Devaluasi adalah langkah yang diambil oleh suatu negara untuk menurunkan nilai mata uangnya terhadap mata uang asing secara resmi. Apakah ada pengaruhnya terhadap bisnis? Tentu saja, salah satunya, biaya impor barang dan jasa akan meningkat, yang dapat mengakibatkan lonjakan harga bagi konsumen.
Kebijakan ini umumnya dilakukan oleh pemerintah atau bank sentral dalam upaya mengatasi berbagai permasalahan ekonomi, seperti menyeimbangkan neraca perdagangan atau mengatasi defisit.
Mari kita pelajari lebih dalam apa yang dimaksud dengan devaluasi, faktor yang mempengaruhi, dampak hingga riwayat devaluasi yang pernah terjadi di Indonesia.
Secara umum, devaluasi adalah penyesuaian resmi yang dilakukan oleh pemerintah atau bank sentral untuk menurunkan nilai tukar mata uang domestik terhadap mata uang asing.
Bertujuan untuk meningkatkan daya saing produk domestik di pasar internasional dengan cara membuatnya lebih murah dibandingkan produk impor. Hal ini dapat merangsang ekspor dan memperbaiki neraca perdagangan negara.
Namun, devaluasi juga dapat menyebabkan inflasi, karena harga barang impor menjadi lebih tinggi, yang berdampak langsung pada daya beli masyarakat.
Berikut beberapa pengertian devaluasi menurut para ahli:
Pada Kamus Besar Bahasa Indonesia (KBBI) kata devaluasi diartikan sebagai penurunan nilai uang yang dilakukan dengan sengaja terhadap uang luar negeri atau terhadap emas (misalnya, untuk memperbaiki perekonomian)
Dalam bukunya yang berjudul Makro Ekonomi (2007), Mankiw menjelaskan jika devaluasi adalah penurunan nilai tukar yang dilakukan oleh Bank Sentral. Jika terjadi kenaikan maka disebut dengan Revaluasi.
Dari dua penjelasan di atas, dapat disimpulkan jika devaluasi adalah suatu kebijakan ekonomi yang bertujuan untuk menurunkan nilai tukar mata uang domestik secara resmi, baik terhadap mata uang asing maupun komoditas seperti emas.

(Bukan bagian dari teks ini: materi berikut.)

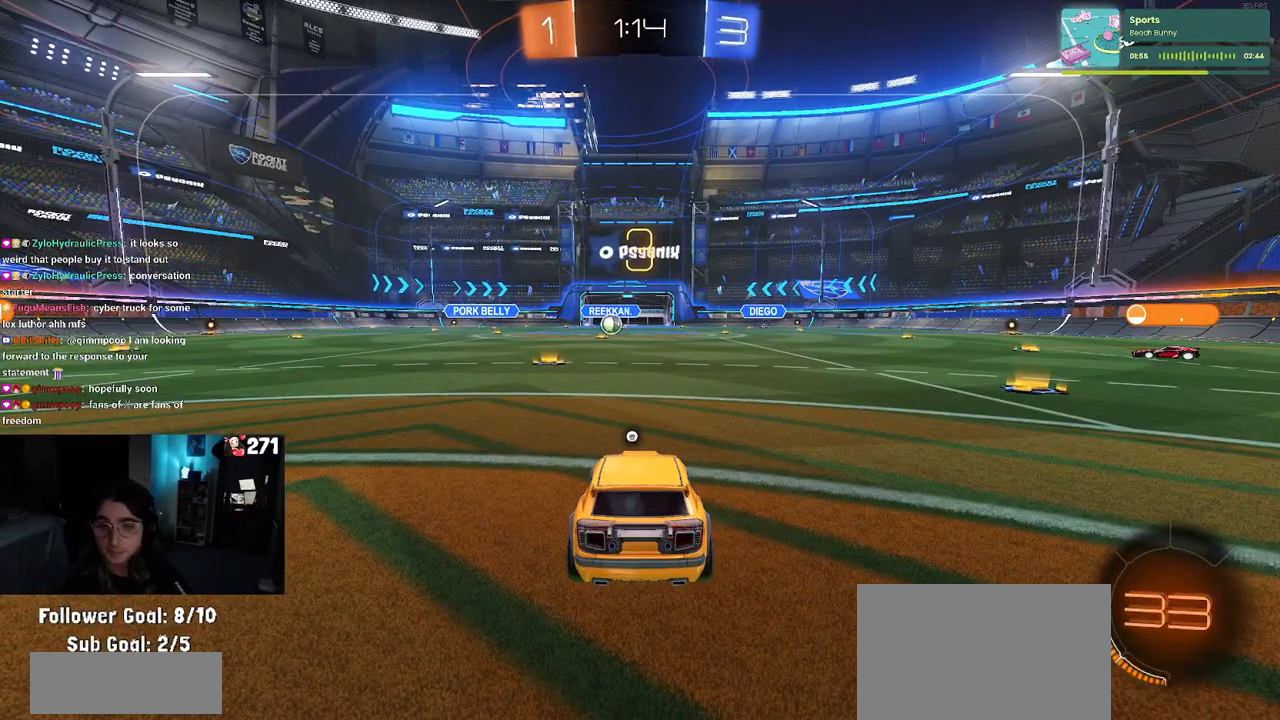
{"buttons": ["R2"], "left_stick": "center", "right_stick": "center", "events": [[483, "R2", "down"]]}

Baca Juga: Komoditas Adalah: Pengertian, Karakteristik dan Jenisnya
Devaluasi berkaitan dengan nilai mata uang, dimana jika nilai mata uang turun maka akan terjadi devaluasi. Berikut beberapa faktor yang menyebabkan terjadinya devaluasi:
Ketika tingkat inflasi di suatu negara lebih tinggi dibandingkan negara lain, daya beli mata uang domestik akan menurun. Hal ini dapat menyebabkan tekanan terhadap nilai tukar dan mendorong pemerintah untuk melakukan devaluasi guna menyesuaikan harga barang di pasar internasional.
Faktor berikutnya adalah terjadinya defisit pada neraca perdagangan. Jika suatu negara mengimpor lebih banyak barang dan jasa daripada yang diekspornya, maka dapat mengakibatkan tekanan pada nilai tukar. Defisit yang terus-menerus dapat memicu devaluasi untuk meningkatkan daya saing produk domestik di pasar global.
Ketidakstabilan politik dan ekonomi, juga dapat menjadi penyebab terjadinya devaluasi.Seperti krisis keuangan atau ketidakpastian dalam kebijakan pemerintah, dapat mengurangi kepercayaan investor. Ketika investor menarik dana mereka dari pasar, nilai mata uang akan cenderung turun, yang dapat mengakibatkan devaluasi.
Kemudian devaluasi juga dapat disebabkan karena adanya kenaikan suku bunga di negara lain. Sebab, jika suku bunga di negara lain meningkat, investor mungkin akan menarik investasi mereka dari negara dengan suku bunga lebih rendah untuk mencari imbal hasil yang lebih tinggi. Karena dapat menyebabkan penurunan nilai mata uang domestik dan berpotensi memicu devaluasi.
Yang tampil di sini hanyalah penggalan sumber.